Une autre façon de naître au monde

une autre façon de naître au monde

En vivant des expériences sensorielles très diverses, les enfants autistes ont un accès complexifié à l’apprentissage traditionnel. Pour Clément Moreau, psychologue clinicien à Ivry-sur-Seine, il est nécessaire de mieux comprendre ces spécificités.

Un doigt désigne l'oreille d'un très jeune enfant.
© Tung256 de Pixabay
Sensorialité infantile

Clément Moreau a passé dix années en pédopsychiatrie, auprès d’enfants présentant des Troubles du spectre de l’autisme (TSA). Aujourd’hui, il entame des travaux de recherche sur ce qu’il pense être une « clé de compréhension essentielle des comportements et des difficultés connues par de nombreux enfants autistes : les spécificités sensorielles ». En effet, ces enfants ne perçoivent pas toujours les informations sensorielles de la même manière. Cette particularité influe inévitablement sur leur façon de se construire et d’interagir. Pourtant, les spécificités sensorielles ne sont pas toujours bien prises en compte dans le diagnostic et l’accompagnement des TSA.

Des spécificités sensorielles

L’autisme est généralement associé à une hypersensibilité, c’est-à-dire à une réaction excessive à un stimulus sensoriel précis, ou au contraire à une absence ou faible réaction. Mais les expériences sensorielles que peuvent vivre des enfants autistes sont aussi diverses que leurs perceptions du monde. Perception fragmentée, différée, intolérance sensorielle, fascination… Les manières de qualifier ces expériences sont nombreuses. Ces particularités peuvent toucher aussi bien la vue, l’ouïe, l’odorat, le toucher, le goût, que la perception de son corps dans l’espace (proprioception) ou le sens du mouvement et de l’équilibre (système vestibulaire). Les expériences qui en découlent peuvent être désagréables voire douloureuses, et entraîner, par exemple, un inconfort à porter des vêtements ou à regarder une personne dans les yeux. Mais, comme le rappelle le psychologue, « il peut y avoir des sensibilités douloureuses comme agréables, c’est le cas notamment des fascinations ».

Un apprentissage impacté

Or, comme le dit Clément Moreau : « Lorsqu’on entend, perçoit les lumières, ou sent les odeurs différemment, plus intensément ou non, alors, le monde et son propre corps sont accessibles différemment ». Les enfants construisent leur cognition et leur rapport aux autres en se basant sur leurs perceptions sensorielles. Pour faire face à un monde qui ne leur est pas forcément adapté, ils vont devoir mettre en place des stratégies, comme se priver volontairement d’information sensorielle. Mais ces comportements pourront entraîner des retards de développement. « Ils vont, par exemple, se mettre systématiquement les mains sur les oreilles pour faire abstraction de sons parasites et se couper de la communication », nous explique le psychologue. Ces stratégies mènent parfois au développement de capacités spécifiques, comme le développement d’une vision périphérique ou d’une mémoire extrêmement forte. Certaines recherches évoquent ainsi une « intelligence autistique ».
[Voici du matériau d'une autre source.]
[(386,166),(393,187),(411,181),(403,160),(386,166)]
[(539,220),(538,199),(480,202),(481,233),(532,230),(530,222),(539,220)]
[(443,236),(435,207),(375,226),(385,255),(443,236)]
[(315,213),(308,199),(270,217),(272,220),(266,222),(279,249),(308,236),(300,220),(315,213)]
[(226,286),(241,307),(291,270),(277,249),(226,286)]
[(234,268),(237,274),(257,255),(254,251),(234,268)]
Un environnement à adapter

Néanmoins, selon le psychologue : « Plutôt que d’idéaliser une intelligence trop souvent stéréotypée, il est nécessaire de comprendre ces différences de capacités et de penser leur intégration ». La thérapie par l’intégration sensorielle est une des approches utilisées pour penser un développement plus à l’écoute de ces spécificités. Il existe des aides techniques simples, comme l’utilisation de casques pour isoler l’enfant des bruits désagréables, ou de couvertures lestées, pour l’aider à se concentrer sur ses sensations physiques. Mais aussi des méthodes plus adaptées pour communiquer, comme le séquençage des informations données à un∙e enfant. L’idéal serait d’adapter l’environnement plutôt que les personnes et repenser l’accessibilité d’une manière générale. Par exemple, « être éduqué aux formes de communication alternatives et augmentées, comme le recours aux pictogrammes et aux signes, pour réellement intégrer les personnes qui ont des handicaps sensoriels et cognitifs variés, et ne plus faire semblant de les intégrer ».

Kimberly BONNEL

À PROPOS DE Clément moreau

Clément Moreau est psychologue clinicien dans un cabinet de psychomotricité, consultation psychologique et psychothérapie, situé à Ivry-sur-Seine. Il est spécialisé dans l’accompagnement d’enfants et adultes diagnostiqué·es TSA, l’accompagnement de personnes trans et des questionnements liés au genre et la sexualité.